Getting Type 11 errors on your Power Macintosh computer when a program crashes? A Type 11 error is listed as a hardware exception error. However, As with all Macintosh Type xx errors, they usually do not identify a particular software or hardware component error. Type xx errors are more general in nature.

You may see more Type 11 errors on a Power Macintosh computer because of problems with the software-based 68k emulator. The emulator allows the RISC processor to run older Macintosh software. If the emulator gets corrupted while loading into RAM, then some of the failures caused by this are reported as Type 11 or Hardware Exception errors. The emulator can get corrupted by either incompatible software or faulty hardware.

Troubleshooting Type 11 Errors

When troubleshooting Type 11 errors, always eliminate software problems first, then check the hardware.

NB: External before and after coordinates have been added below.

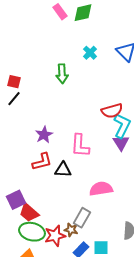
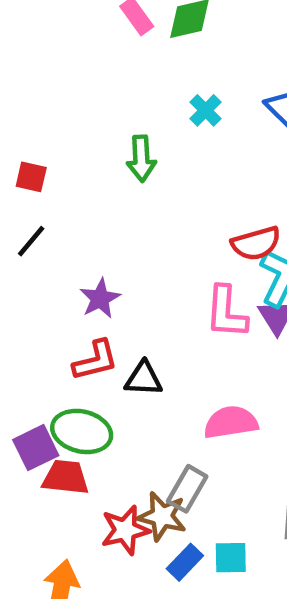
black line: (14, 99) -> (31, 241), moved
pink L-shape: (80, 146) -> (226, 312), moved
red trapezoid: (29, 213) -> (66, 477), turned 145
brown star: (71, 230) -> (162, 516), size x1.5
green ellipse: (32, 232) -> (82, 431), moved

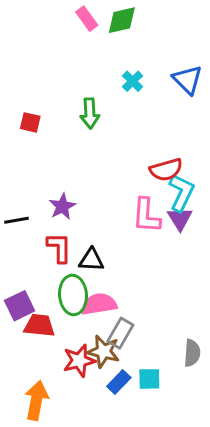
red square: (31, 177) -> (30, 122), moved
black line: (31, 241) -> (17, 220), moved, turned 40
red L-shape: (95, 360) -> (59, 248), turned -76
pink semicircle: (231, 422) -> (99, 304), moved
green ellipse: (82, 431) -> (73, 295), moved, turned 72

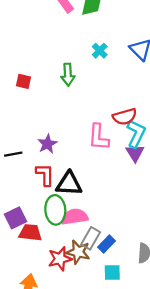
pink L-shape: (146, 216) -> (99, 137), moved
black triangle: (91, 260) -> (69, 184), size x1.4
blue rectangle: (119, 382) -> (107, 244), moved

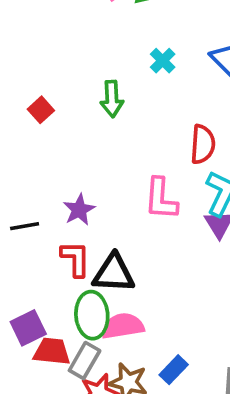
red square: (23, 81) -> (41, 110), turned 35
red semicircle: (125, 117) -> (203, 144), moved, turned -70
gray rectangle: (91, 238) -> (85, 361), moved

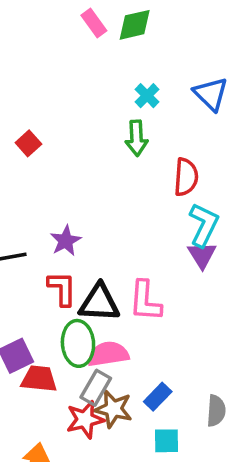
green arrow: (112, 99) -> (136, 138), moved
pink L-shape: (161, 199) -> (145, 301), moved
gray rectangle: (85, 361) -> (96, 388), moved

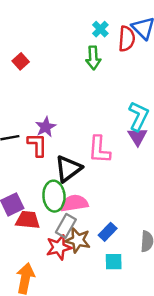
red semicircle: (186, 177) -> (127, 39), moved
red L-shape: (62, 289) -> (37, 145), moved
pink L-shape: (145, 301) -> (99, 150), moved
black triangle: (99, 303) -> (68, 169), turned -40

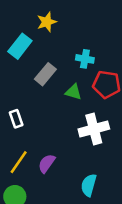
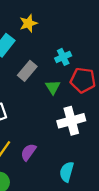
cyan cross: (85, 59) -> (63, 57), turned -35
green triangle: (73, 92) -> (53, 87), turned 42

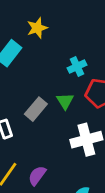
gray rectangle: (27, 71) -> (36, 109), moved

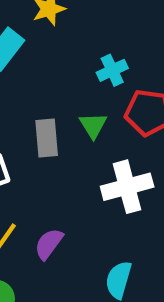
gray rectangle: (36, 109) -> (47, 138), turned -45

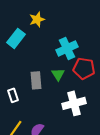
cyan cross: (112, 70) -> (67, 48), size x1.5

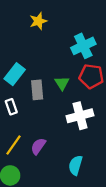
cyan rectangle: (16, 38) -> (15, 74), moved
cyan cross: (67, 48) -> (83, 46), moved

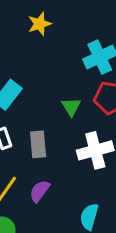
gray rectangle: (37, 90) -> (38, 144), moved

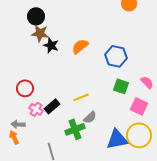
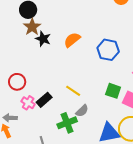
brown star: (40, 33) -> (32, 27), turned 30
green square: (121, 86) -> (113, 91), moved
yellow line: (81, 97) -> (73, 91), turned 56

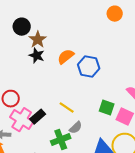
brown star: (32, 27) -> (38, 40), moved
blue hexagon: (108, 50) -> (89, 67), moved
pink cross: (28, 103) -> (22, 120), size x1.6

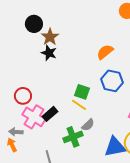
orange semicircle: (66, 57) -> (105, 52), moved
blue hexagon: (89, 67) -> (112, 81), moved
green square: (107, 108) -> (82, 92), moved

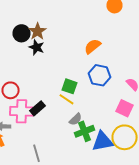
black circle: (34, 24) -> (22, 33), moved
pink cross: (34, 117) -> (22, 111), turned -30
green cross: (73, 137) -> (84, 131), moved

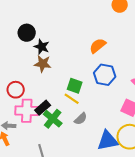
brown star: (38, 31) -> (43, 64), moved, turned -30
green cross: (84, 131) -> (53, 119), moved, turned -30

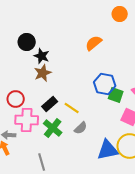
orange semicircle: (98, 46) -> (94, 43), moved
brown star: (43, 64) -> (43, 73), turned -30
green square: (75, 86) -> (116, 95), moved
black rectangle: (43, 108) -> (50, 104), moved

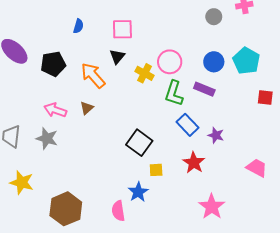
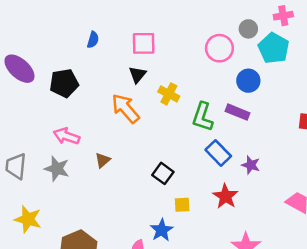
cyan pentagon: (246, 61) -> (274, 48), moved
pink circle: (170, 62) -> (219, 48), moved
orange arrow: (93, 75) -> (125, 108), moved
brown triangle: (87, 108) -> (103, 160), moved
black square: (139, 143) -> (163, 173), size x0.7

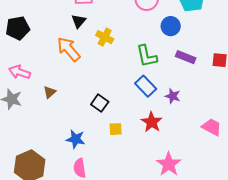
purple rectangle: (238, 112) -> (186, 57), moved
green L-shape: (203, 117) -> (147, 56), moved, turned -30
blue star: (162, 230) -> (76, 139), moved, turned -30

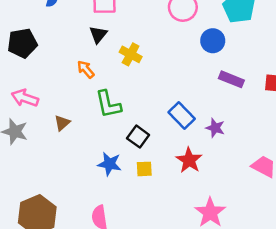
orange arrow: (69, 49) -> (86, 69), size x0.6
green L-shape: (147, 56) -> (108, 104), moved
black square: (100, 103) -> (138, 137), moved
blue star: (76, 139) -> (109, 164), moved

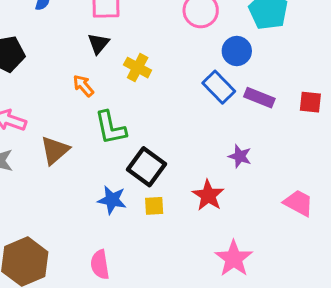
blue rectangle: (182, 115) -> (219, 87), moved
brown triangle: (62, 123) -> (55, 150), size x1.5
black square: (138, 137) -> (147, 167), size x1.4

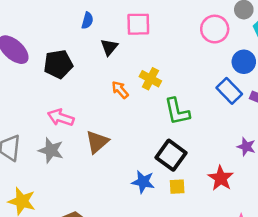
black triangle: (98, 43) -> (109, 47), moved
yellow cross: (138, 68) -> (150, 79), moved
green L-shape: (110, 128) -> (177, 111), moved

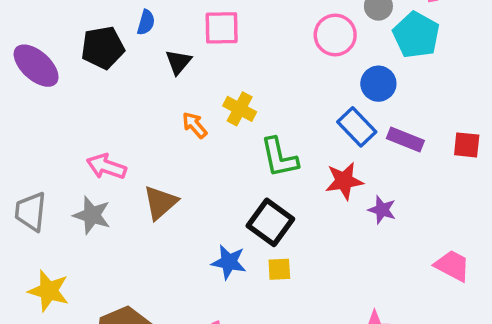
black pentagon: (58, 64) -> (103, 48), moved
red star: (221, 178) -> (344, 181), moved, turned 30

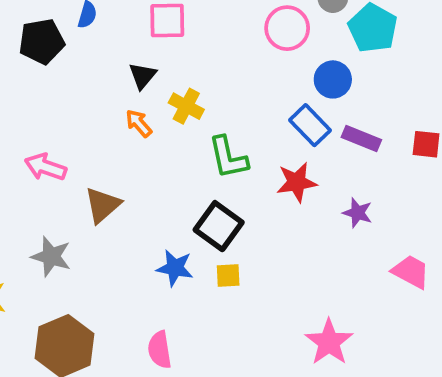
black triangle: (178, 62) -> (142, 76), moved
purple star: (382, 210) -> (358, 213), moved
gray star: (92, 215) -> (51, 256), moved

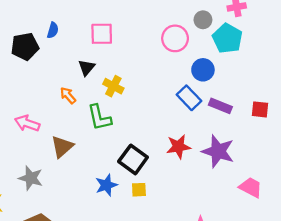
orange arrow: (139, 123) -> (68, 95), moved
green L-shape: (228, 158) -> (99, 118), moved
red star: (297, 182) -> (179, 147), moved
purple star: (358, 213) -> (218, 151), size x1.8
blue star: (175, 268) -> (106, 185), turned -30

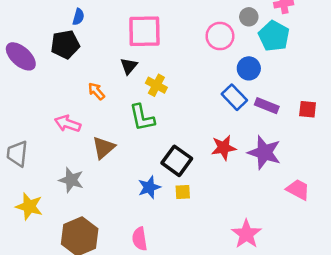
blue semicircle: (53, 30) -> (78, 17), moved
pink square: (102, 34) -> (144, 31), size x1.4
orange arrow: (68, 95) -> (96, 91), moved

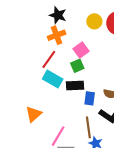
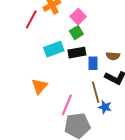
red line: (49, 59) -> (31, 19), moved
cyan rectangle: (53, 79) -> (54, 49), turned -42

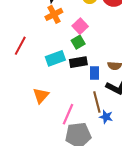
red line: (31, 19) -> (20, 46), moved

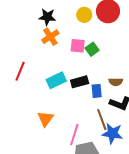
pink square: (80, 26) -> (78, 46), turned -35
green square: (78, 42) -> (92, 49), moved
blue star: (106, 117) -> (112, 133), size x1.5

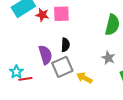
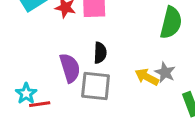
gray square: (62, 67) -> (96, 86), turned 30
yellow arrow: (84, 78) -> (147, 77), moved

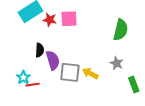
black semicircle: (100, 53) -> (40, 50), moved
yellow arrow: (147, 77) -> (90, 73), moved

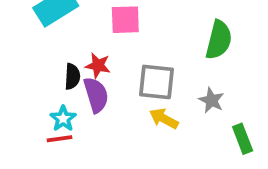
red star: (50, 20) -> (98, 65), moved
gray square: (70, 72) -> (156, 82), moved
cyan star: (23, 77) -> (63, 119), moved

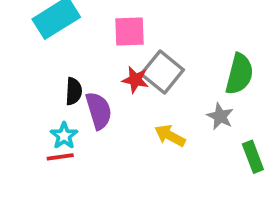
green semicircle: (219, 40) -> (239, 74), moved
red star: (98, 65) -> (135, 80), moved
gray square: (156, 82) -> (162, 72), moved, turned 33

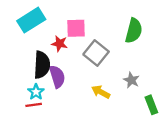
green semicircle: (239, 74) -> (134, 31), moved
red star: (135, 80) -> (60, 44), moved
black semicircle: (74, 91) -> (42, 65), size x1.6

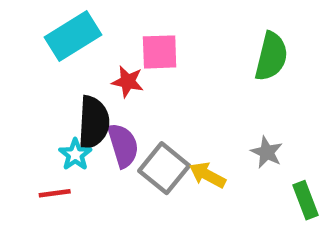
gray square: (96, 53) -> (164, 168), moved
cyan star: (36, 92) -> (75, 155), moved
red line: (34, 105) -> (55, 193), moved

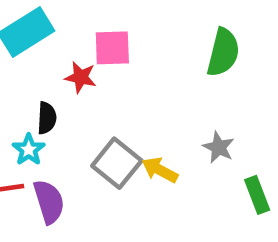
black semicircle: (93, 123) -> (47, 118), size x0.6
purple semicircle: (123, 145) -> (49, 202), moved

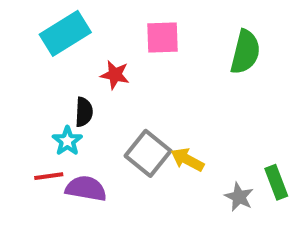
pink square: (112, 48) -> (162, 38), moved
gray star: (219, 147) -> (239, 197), moved
purple semicircle: (49, 202) -> (86, 189), turned -63

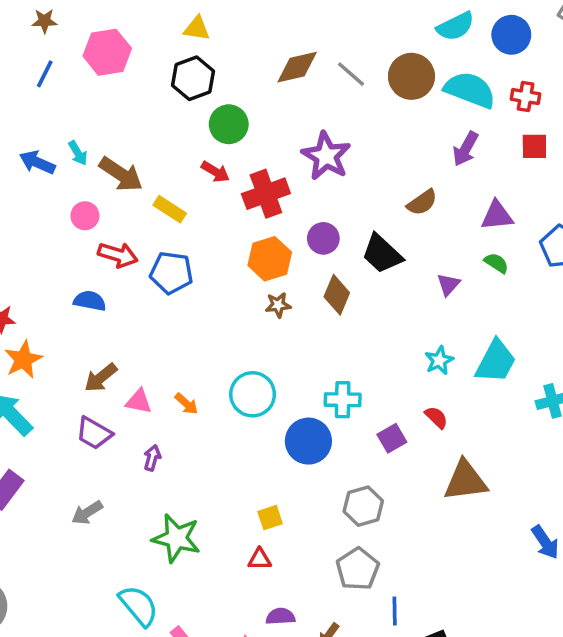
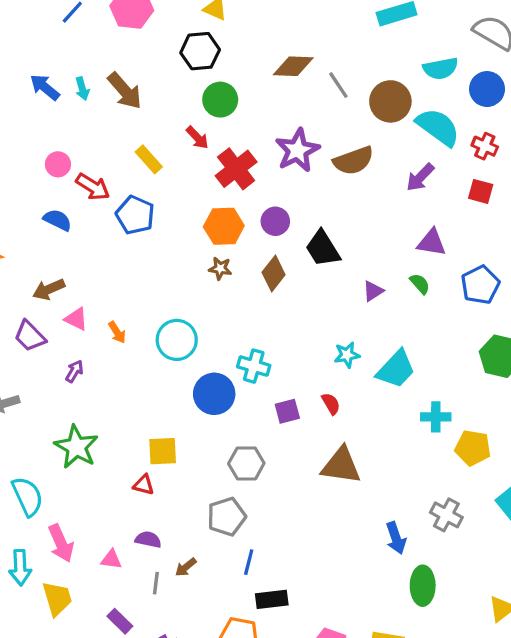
brown arrow: (121, 174) -> (125, 91), moved
red cross: (266, 194) -> (236, 169), turned -33
brown semicircle: (422, 202) -> (353, 161), moved, size x1.4
pink circle: (85, 216) -> (58, 164), moved
yellow square: (270, 518) -> (163, 451), size x1.4

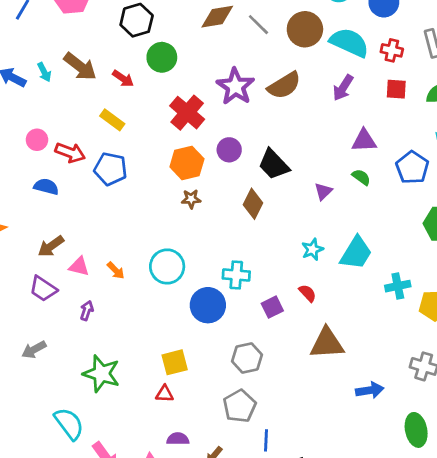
red arrow: (197, 138) -> (123, 79), moved
brown diamond: (274, 273) -> (253, 204), moved
blue arrow: (396, 538) -> (370, 390), moved, turned -68

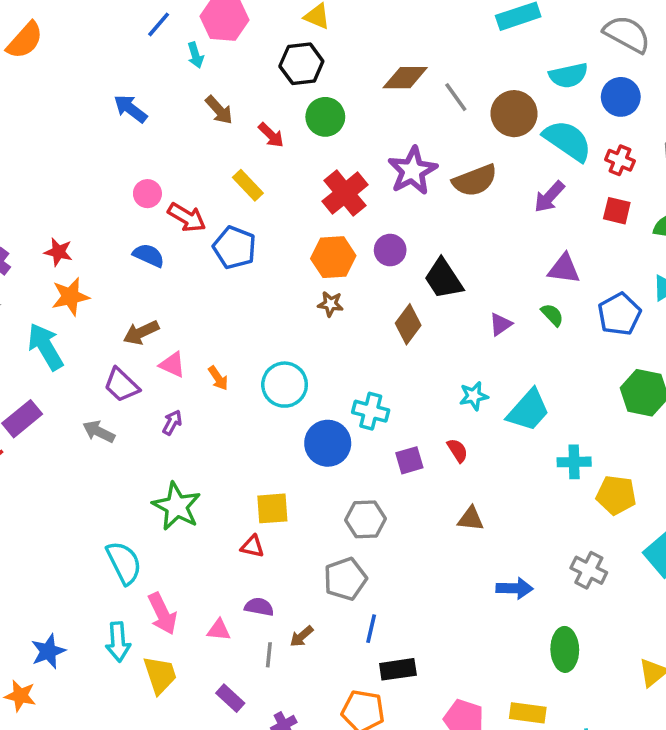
brown arrow: (80, 67) -> (219, 110), size x0.7
cyan arrow: (44, 72) -> (195, 55), moved
brown triangle: (327, 343) -> (471, 519), size x0.6
gray arrow: (34, 350) -> (99, 432), moved, turned 45

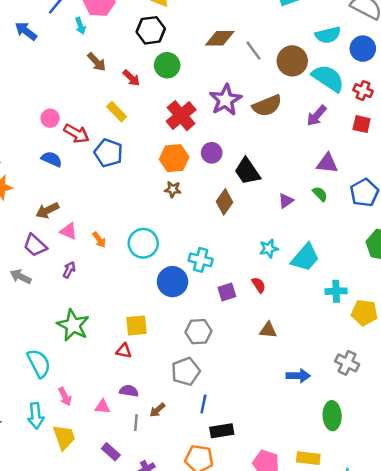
blue arrow: (130, 109) -> (26, 31), moved
pink arrow: (162, 614) -> (65, 397), size x0.7

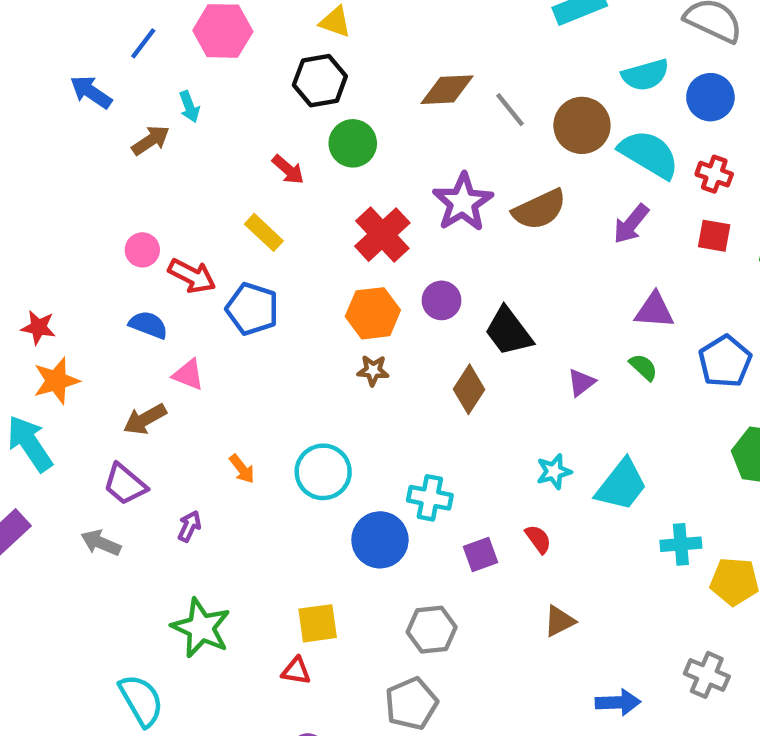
cyan arrow: (80, 26) -> (189, 107), moved
brown arrow: (97, 62) -> (151, 140), moved, turned -78
pink triangle: (69, 231) -> (188, 375), moved
brown triangle: (268, 330) -> (559, 621), turned -30

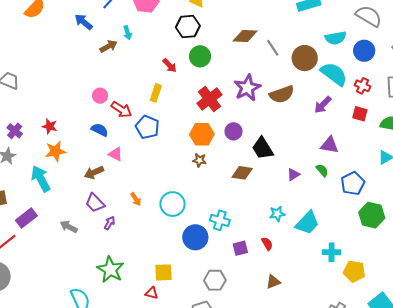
yellow rectangle: (264, 232) -> (156, 93), turned 60
blue pentagon: (725, 361) -> (353, 183), moved
brown diamond: (469, 389) -> (242, 173), turned 60
purple trapezoid: (125, 484) -> (95, 203), moved

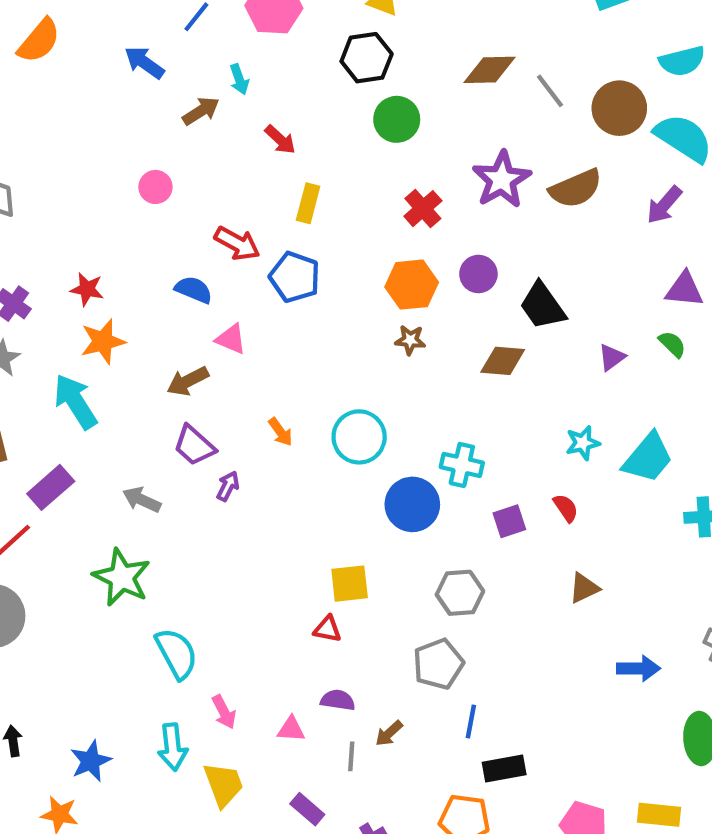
red arrow: (170, 65) -> (280, 140), moved
pink circle: (100, 96) -> (155, 187), moved
red cross: (210, 99) -> (423, 209), size x0.7
green star: (110, 269) -> (122, 577), moved

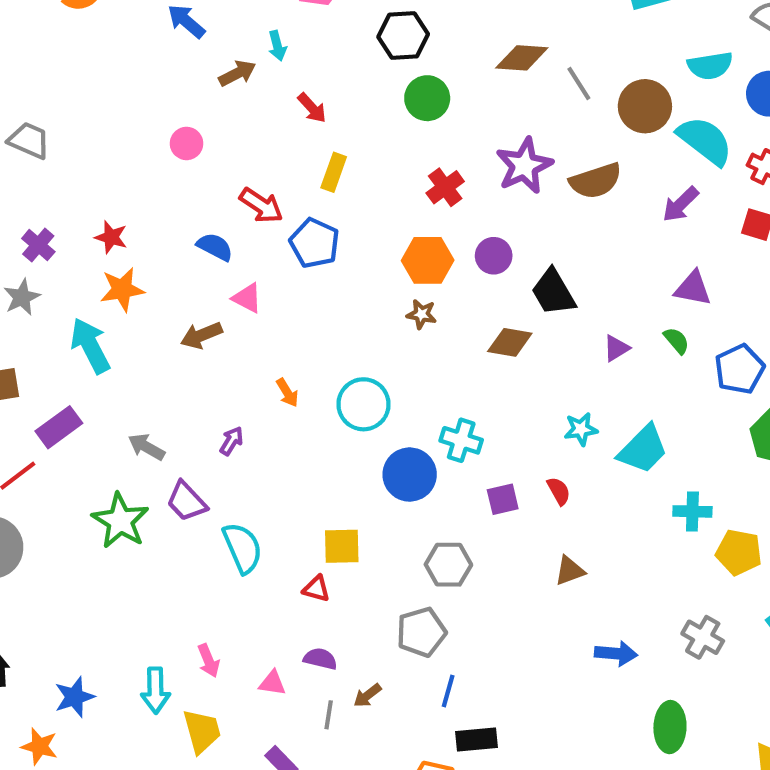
purple trapezoid: (194, 445) -> (186, 501), moved
cyan semicircle: (177, 653) -> (243, 548), moved

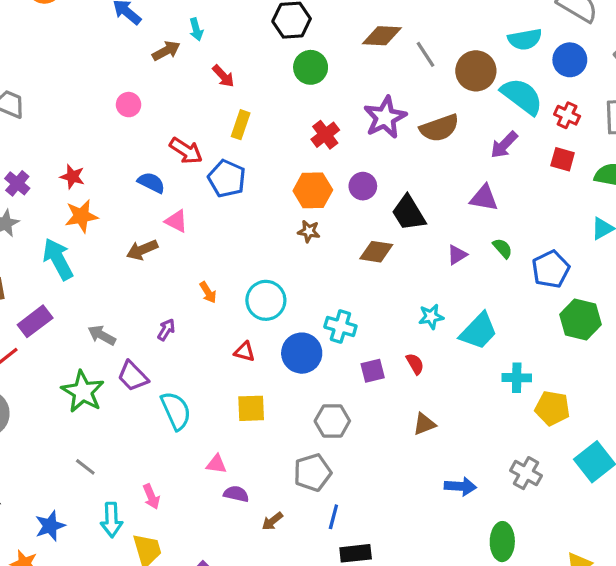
purple triangle: (693, 288) -> (484, 198), moved
red triangle: (316, 589) -> (245, 352), moved
pink triangle: (272, 683) -> (216, 464), moved
gray line: (329, 715) -> (85, 467), moved, turned -60

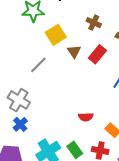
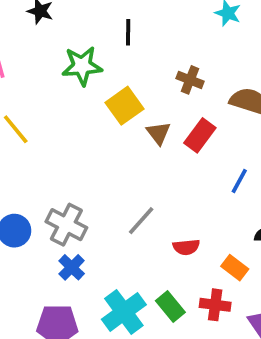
gray line: (38, 65) -> (141, 221), moved

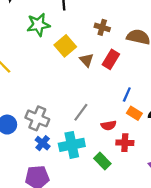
blue line: (239, 181) -> (127, 95), moved
orange rectangle: (235, 268) -> (134, 113), moved
red cross: (215, 305) -> (125, 143), moved
cyan cross: (124, 312) -> (72, 145), moved, turned 30

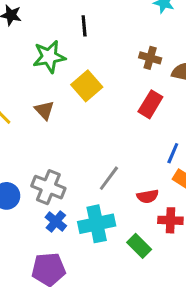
brown cross: (102, 27) -> (150, 58), moved
brown triangle: (87, 60) -> (44, 110), moved

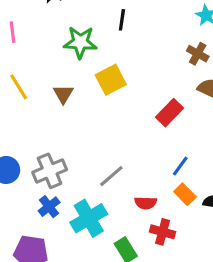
brown cross: (150, 58) -> (198, 54), moved
gray cross: (48, 187) -> (50, 171), turned 32
cyan cross: (97, 224) -> (89, 218), turned -32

To troubleshoot the problem, follow these steps:

Step 1

Upgrade your hard disk drivers and system software to the latest versions available.

Step 2

Contact the software vendor for compatibility information if the problem only occurs in one application, and you can reproduce it consistently.

Step 3

Turn off all extensions and control panels if the error occurs in an application that is fully compatible with a Power Macintosh computer. Check the application again. If the problem goes away, then troubleshoot your extensions, control panels or fonts. Large numbers of fonts can cause similar errors, troubleshoot by moving them from the Fonts folder to another folder. If you still have problems, follow Step 4.

Step 4

Perform a clean installation of the system software, then test the system performance for a few days. If the problems continue, particularly in the Finder, there may be an issue with your Apple or non-Apple hardware.

Step 5

Disconnect any external or internal SCSI devices that have been may added (or exchanged for the original Apple hardware) and continue testing. Since SCSI device drivers load into memory when the Macintosh is turned on, they can generate conflicts similar to extension conflicts. If you are using a non-Apple formatting utility, contact the vendor of the utility for compatibility information. Removing internal SCSI devices is best performed by an Apple-authorized service provider.

Step 6

Remove any extra third-party RAM and test. This is best performed by an Apple-authorized service provider. Also verify that you are not using composite RAM.

Step 7

Remove Level 2 Cache RAM, if present, and test.

If you continue to get Type 11 errors using a clean version of the system software without any third-party hardware attached (including internal or external SCSI devices, additional RAM, or Level 2 cache RAM), you need to have your computer serviced by an Apple-authorized service provider.

For additional information about the cause of Type 11 errors, see Tech Info article, "Power Macintosh: Type 11 & No FPU Errors Technote", which you can find in the TIL using the search string, "0018912".